Wildfire is the most important disturbance agent affecting forest landscape structure across the inland western United States. In recent decades, rates of annual area burned have outpaced restorative treatments across the region, and there is a need for more reliable models of fire severity, fire effects, and post-fire structural development to support strategically focusing forest management efforts. We examine drivers of burn severity and the effects of pre-fire and post-fire management across hundreds of wildfires that burned in eastern Washington state, USA, in the last three decades. We address the following research questions using 30-m remotely-sensed burn severity data and other geospatial predictors: (1) how do biophysical setting, antecedent climate, and fire weather influence burn severity in initial fires and reburns? (2) what types of pre-fire silviculture treatments effectively reduce burn severity, and are those treatments effective under different burning conditions?
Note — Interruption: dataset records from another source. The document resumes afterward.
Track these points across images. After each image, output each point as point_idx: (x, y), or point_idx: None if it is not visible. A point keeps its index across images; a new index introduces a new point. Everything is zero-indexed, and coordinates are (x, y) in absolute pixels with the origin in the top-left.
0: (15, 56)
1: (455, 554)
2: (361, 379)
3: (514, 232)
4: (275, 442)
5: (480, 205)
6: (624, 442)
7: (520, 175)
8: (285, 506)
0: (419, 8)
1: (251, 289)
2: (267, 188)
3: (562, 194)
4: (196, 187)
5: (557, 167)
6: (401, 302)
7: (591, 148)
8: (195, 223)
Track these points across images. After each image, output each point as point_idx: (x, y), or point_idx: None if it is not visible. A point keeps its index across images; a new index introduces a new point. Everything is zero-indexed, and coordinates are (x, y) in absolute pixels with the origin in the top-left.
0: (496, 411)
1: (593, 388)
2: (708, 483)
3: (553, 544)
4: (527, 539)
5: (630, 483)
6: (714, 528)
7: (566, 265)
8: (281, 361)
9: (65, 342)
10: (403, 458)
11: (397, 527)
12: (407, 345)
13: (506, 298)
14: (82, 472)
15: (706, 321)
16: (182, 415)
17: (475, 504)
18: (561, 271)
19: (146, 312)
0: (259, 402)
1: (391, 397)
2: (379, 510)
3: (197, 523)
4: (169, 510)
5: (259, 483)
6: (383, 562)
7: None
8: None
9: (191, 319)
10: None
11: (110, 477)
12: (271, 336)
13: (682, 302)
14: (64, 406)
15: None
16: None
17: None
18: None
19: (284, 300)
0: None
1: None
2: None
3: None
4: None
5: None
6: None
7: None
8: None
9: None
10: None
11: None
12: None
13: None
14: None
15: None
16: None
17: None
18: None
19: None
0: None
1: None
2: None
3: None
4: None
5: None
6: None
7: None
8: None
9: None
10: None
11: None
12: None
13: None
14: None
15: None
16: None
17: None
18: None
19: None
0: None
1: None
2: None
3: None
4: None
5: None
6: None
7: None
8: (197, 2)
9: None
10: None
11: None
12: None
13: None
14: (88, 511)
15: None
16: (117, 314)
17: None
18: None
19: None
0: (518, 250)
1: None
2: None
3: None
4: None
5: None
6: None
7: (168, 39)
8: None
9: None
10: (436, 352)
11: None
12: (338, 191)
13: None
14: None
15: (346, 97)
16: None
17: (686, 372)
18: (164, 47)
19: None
We address an additional research question using LiDAR-derived measurement of forest structure: (3) what types of post-fire management leads to forest recovery and resilience a decade or more after fire? We use random forest modeling explore relationships between predictors of burn severity. We test for statistical differences in distributions to compare post-fire management actions.
Results/Conclusions
Question 1: Best predictors of whether a location burned at high severity or became a fire refugia (unburned and low-severity fire) differed. The former was best predicted by annual precipitation, annual temperature, AET and deficit, and fire resistance score, (abundance of species’ fire-adaptive traits) and the latter by fire resistance score, and fire-weather. Previous fire severity and time since fire were important predictors in reburns. Question 2: The effects of treatments varied by fire weather. Under moderate fire weather, pre-fire hazard fuel and prescribed fire treatments had slightly lower severity than untreated areas, silvicultural harvest, and tree plantings. Under severe fire weather, prescribed fire resulted in lower severity than untreated areas, silvicultural harvest, and tree plantings. Question 3: In dry mixed-conifer forests, post-fire structure in untreated areas had lower canopy cover, particularly in the 2-8 meter height stratum, but similar overstory tree structure for higher strata. In areas that burned with low severity, and then were treated, treatments had lower overstory tree height, lower vertical complexity, and lower canopy cover than untreated areas, but higher density of individual trees. These results help quantify the interactions of factors affecting burn severity and resulting forest structure and can help guide managers.